The molecular basis of ultrasonic absorption by proteins

Abstract

This article reviews significant advances in understanding the basis for the magnitude of ultrasonic absorption in proteins and related biological materials. Carstensen and Schwan's accurate and extensive measurements on blood and hemoglobin solutions provided the initial experimental data; these were augmented by data from measurements on aqueous solutions of gelatin, bovine serum albumin, lysozyme, various polypeptides, and amino acids. The initial frequency range of 1–10 MHz; was expanded to 0.035–1000 MHz; temperature and pH dependences of absorption were studied. Theoretical approaches included consideration of the relative motion of blood cells in plasma, perturbation of water structure around macromolecules, solvation of charged entities, proton-transfer reactions, and helix-coil transitions.
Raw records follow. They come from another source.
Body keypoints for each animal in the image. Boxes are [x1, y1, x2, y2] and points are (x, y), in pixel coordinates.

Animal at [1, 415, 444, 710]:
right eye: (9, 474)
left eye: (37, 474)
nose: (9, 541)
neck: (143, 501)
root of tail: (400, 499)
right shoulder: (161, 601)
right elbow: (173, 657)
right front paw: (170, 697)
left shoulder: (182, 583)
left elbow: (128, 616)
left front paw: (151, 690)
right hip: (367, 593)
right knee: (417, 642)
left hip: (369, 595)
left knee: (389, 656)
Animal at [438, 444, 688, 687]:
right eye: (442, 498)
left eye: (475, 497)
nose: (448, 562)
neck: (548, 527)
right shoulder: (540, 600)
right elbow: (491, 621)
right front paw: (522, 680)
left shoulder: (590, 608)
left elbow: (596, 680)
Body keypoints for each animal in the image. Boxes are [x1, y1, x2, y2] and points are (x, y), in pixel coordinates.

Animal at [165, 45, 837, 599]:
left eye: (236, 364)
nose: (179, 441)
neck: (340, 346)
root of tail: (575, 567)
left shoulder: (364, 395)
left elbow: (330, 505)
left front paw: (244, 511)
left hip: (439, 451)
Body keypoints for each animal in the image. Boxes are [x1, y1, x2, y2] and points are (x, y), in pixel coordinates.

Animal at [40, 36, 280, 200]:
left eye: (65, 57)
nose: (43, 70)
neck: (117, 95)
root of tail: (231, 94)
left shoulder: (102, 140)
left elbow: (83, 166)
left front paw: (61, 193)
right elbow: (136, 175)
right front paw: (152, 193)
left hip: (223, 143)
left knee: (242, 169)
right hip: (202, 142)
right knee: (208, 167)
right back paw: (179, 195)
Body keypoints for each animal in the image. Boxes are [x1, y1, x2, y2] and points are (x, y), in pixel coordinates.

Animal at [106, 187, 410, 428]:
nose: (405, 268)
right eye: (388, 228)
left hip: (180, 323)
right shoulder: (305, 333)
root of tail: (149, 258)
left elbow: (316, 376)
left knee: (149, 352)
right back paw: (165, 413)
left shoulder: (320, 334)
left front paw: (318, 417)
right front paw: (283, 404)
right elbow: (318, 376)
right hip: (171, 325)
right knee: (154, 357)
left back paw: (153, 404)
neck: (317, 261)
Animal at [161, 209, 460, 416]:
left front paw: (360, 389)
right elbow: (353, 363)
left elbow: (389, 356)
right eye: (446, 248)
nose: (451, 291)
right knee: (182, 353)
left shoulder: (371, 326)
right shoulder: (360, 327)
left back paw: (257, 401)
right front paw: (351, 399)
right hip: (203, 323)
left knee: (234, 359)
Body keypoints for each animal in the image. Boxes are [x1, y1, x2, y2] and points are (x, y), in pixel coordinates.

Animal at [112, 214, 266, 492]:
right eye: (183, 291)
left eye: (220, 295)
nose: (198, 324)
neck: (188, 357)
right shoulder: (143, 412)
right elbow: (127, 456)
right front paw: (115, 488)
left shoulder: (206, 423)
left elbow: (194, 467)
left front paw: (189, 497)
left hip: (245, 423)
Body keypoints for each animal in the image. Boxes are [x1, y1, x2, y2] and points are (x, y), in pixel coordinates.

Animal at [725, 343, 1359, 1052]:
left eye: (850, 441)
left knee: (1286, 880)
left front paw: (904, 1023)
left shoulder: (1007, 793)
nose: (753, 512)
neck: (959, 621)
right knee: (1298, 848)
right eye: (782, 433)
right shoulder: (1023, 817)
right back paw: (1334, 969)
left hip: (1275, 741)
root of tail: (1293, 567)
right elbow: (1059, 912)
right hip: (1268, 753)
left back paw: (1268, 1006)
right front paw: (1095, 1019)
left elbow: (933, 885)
Proton-transfer reactions between amino and carboxylic groups and water proved to be largely responsible for the observed peaks in the pH dependence of absorption coefficient; the peaks occurred in the basic and acidic regions corresponding to the pKs for titration of these groups. Such reactions could not account for the magnitude of absorption at physiological pH because only histidine titrated in this range. Extensive analysis, using relaxation theory, and, measurements have shown that the proton transfer reaction between the imidazole group of histidine and hydrogen phosphate ion (in solution) provides sufficient volume change for significant ultrasonic absorption at physiological pH. Excellent agreement between theory and experiment was found with the peptide bacitracin in phosphate buffer solutions. By generalizing these results to the case of a protein, Slutsky et al estimated maximum values of frequency-dependent absorption coefficients for “typical tissue” and found them to be correct to order of magnitude, even exceeding observed values in soft tissues in some instances, instead of being far too small as was always the case in the past. Thus, in principle, adjustment of parameters, such as pK values, could bring theory and experiment into agreement for the first time.